First run downloads the fastembed model (~25MB, cached in `~/.cache/`).

## Debugging with db_probe

The database is encrypted with SQLCipher. To inspect it, use `src/bin/db_probe.rs` — a CLI tool that connects with the encryption key and dumps diagnostic data.

**Prerequisites:** Requires `AIDAEMON_ENCRYPTION_KEY` env var (or in `.env` file).

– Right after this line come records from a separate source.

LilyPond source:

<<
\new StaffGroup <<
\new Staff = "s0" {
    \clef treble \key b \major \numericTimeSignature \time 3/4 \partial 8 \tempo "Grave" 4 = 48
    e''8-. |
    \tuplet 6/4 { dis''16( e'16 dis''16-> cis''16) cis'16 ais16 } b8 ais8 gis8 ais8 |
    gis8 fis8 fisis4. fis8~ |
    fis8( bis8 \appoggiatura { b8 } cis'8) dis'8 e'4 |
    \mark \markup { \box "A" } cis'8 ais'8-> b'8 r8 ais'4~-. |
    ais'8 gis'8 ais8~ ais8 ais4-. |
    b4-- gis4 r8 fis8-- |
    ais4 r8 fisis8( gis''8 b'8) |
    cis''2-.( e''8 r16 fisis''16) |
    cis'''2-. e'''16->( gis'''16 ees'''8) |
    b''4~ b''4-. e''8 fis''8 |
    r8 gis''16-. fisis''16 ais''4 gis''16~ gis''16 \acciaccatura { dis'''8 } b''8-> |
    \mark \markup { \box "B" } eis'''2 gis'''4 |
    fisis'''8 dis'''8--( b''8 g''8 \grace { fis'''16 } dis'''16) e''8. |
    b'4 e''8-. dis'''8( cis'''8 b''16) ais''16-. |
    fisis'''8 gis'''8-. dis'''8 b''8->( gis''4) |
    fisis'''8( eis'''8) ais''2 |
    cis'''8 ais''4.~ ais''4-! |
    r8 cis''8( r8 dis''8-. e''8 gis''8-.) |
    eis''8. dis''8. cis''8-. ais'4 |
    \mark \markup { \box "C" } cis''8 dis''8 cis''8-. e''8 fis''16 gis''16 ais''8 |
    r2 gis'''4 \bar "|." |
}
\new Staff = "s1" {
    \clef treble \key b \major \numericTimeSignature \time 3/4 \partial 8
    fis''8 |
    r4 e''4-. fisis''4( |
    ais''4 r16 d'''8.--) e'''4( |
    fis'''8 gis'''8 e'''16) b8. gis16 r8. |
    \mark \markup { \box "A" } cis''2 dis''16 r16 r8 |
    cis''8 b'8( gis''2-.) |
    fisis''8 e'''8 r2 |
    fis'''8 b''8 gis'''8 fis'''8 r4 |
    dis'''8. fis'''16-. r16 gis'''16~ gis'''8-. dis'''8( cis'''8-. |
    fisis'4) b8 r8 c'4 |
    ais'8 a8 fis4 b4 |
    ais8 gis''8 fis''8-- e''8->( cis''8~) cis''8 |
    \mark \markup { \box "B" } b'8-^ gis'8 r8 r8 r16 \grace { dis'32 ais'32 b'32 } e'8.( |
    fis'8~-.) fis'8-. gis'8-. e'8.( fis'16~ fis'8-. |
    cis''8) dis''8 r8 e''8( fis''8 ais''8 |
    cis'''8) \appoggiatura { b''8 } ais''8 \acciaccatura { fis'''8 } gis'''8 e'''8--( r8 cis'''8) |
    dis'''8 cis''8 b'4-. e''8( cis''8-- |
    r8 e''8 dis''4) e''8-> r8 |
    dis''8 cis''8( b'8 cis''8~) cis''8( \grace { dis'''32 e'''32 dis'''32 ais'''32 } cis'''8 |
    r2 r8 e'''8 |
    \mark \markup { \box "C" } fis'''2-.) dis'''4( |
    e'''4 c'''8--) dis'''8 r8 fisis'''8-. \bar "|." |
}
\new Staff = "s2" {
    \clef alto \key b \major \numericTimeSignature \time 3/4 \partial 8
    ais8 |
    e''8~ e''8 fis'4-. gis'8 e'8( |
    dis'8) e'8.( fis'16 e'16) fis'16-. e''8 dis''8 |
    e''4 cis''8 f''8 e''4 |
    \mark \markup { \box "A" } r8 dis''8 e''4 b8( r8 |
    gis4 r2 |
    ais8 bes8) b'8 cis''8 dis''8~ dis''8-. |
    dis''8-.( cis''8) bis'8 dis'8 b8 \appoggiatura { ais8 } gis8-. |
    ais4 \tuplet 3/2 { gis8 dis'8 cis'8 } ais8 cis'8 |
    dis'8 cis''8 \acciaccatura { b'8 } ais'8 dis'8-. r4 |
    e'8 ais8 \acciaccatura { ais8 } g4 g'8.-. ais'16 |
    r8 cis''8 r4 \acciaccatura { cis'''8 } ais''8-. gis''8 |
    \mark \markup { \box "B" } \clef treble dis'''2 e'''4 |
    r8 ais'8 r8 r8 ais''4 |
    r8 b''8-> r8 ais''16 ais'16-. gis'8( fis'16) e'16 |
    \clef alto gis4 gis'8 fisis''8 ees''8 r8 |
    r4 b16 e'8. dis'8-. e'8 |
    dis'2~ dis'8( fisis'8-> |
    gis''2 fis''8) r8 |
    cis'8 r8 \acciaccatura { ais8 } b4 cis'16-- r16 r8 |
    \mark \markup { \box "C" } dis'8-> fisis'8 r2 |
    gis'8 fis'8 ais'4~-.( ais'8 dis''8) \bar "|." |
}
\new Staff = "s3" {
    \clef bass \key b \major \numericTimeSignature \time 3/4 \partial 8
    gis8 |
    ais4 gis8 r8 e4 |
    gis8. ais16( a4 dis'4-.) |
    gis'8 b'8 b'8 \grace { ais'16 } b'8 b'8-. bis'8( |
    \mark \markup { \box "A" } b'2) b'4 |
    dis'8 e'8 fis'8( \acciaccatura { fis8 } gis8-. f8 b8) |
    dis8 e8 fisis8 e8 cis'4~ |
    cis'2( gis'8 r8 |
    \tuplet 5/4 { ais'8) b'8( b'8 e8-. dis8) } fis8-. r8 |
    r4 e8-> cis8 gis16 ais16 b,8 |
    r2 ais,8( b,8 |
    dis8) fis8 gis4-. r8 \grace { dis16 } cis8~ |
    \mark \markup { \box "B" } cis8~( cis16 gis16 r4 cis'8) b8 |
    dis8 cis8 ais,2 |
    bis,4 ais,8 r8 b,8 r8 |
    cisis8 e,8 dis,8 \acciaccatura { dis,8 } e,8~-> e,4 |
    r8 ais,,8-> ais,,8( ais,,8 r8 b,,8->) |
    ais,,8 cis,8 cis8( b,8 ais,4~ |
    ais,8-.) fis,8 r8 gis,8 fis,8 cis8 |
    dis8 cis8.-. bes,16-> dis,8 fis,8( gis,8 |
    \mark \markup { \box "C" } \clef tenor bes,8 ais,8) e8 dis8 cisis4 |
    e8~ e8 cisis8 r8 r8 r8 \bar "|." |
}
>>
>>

Optionally set `AIDAEMON_DB_PATH` (defaults to `aidaemon.db`).

```bash
# Build and run (encryption feature required)
cargo run --bin db_probe --features encryption

# Search message history for a keyword (with surrounding context)
cargo run --bin db_probe --features encryption -- --search "dogs-project"
cargo run --bin db_probe --features encryption -- --search "error" --search-limit 20 --search-context 10

# Inspect a specific session's events and messages
cargo run --bin db_probe --features encryption -- --session "telegram:12345"

# Inspect a specific task's full event stream
cargo run --bin db_probe --features encryption -- --task "task-uuid-here"

# Inspect a specific CLI agent invocation
cargo run --bin db_probe --features encryption -- --invocation 42

# Repair stale CLI agent invocations (no completion recorded, older than N hours)
cargo run --bin db_probe --features encryption -- --repair-stale-cli 24

# Change token usage lookback window (default: 7 hours, max: 720)
cargo run --bin db_probe --features encryption -- --token-hours 24
```

**Default output includes:** recent CLI agent invocations, open (incomplete) invocations, token usage stats (totals, per-session, hourly), recent task events, recent `cli_agent` tool events, recent messages, and dynamic CLI agent config.

## MCP Tools

- When using chrome-devtools, prefer `take_screenshot` over `take_snapshot` to save tokens. Only use `take_snapshot` when you specifically need element UIDs for interaction (clicking, filling, etc.).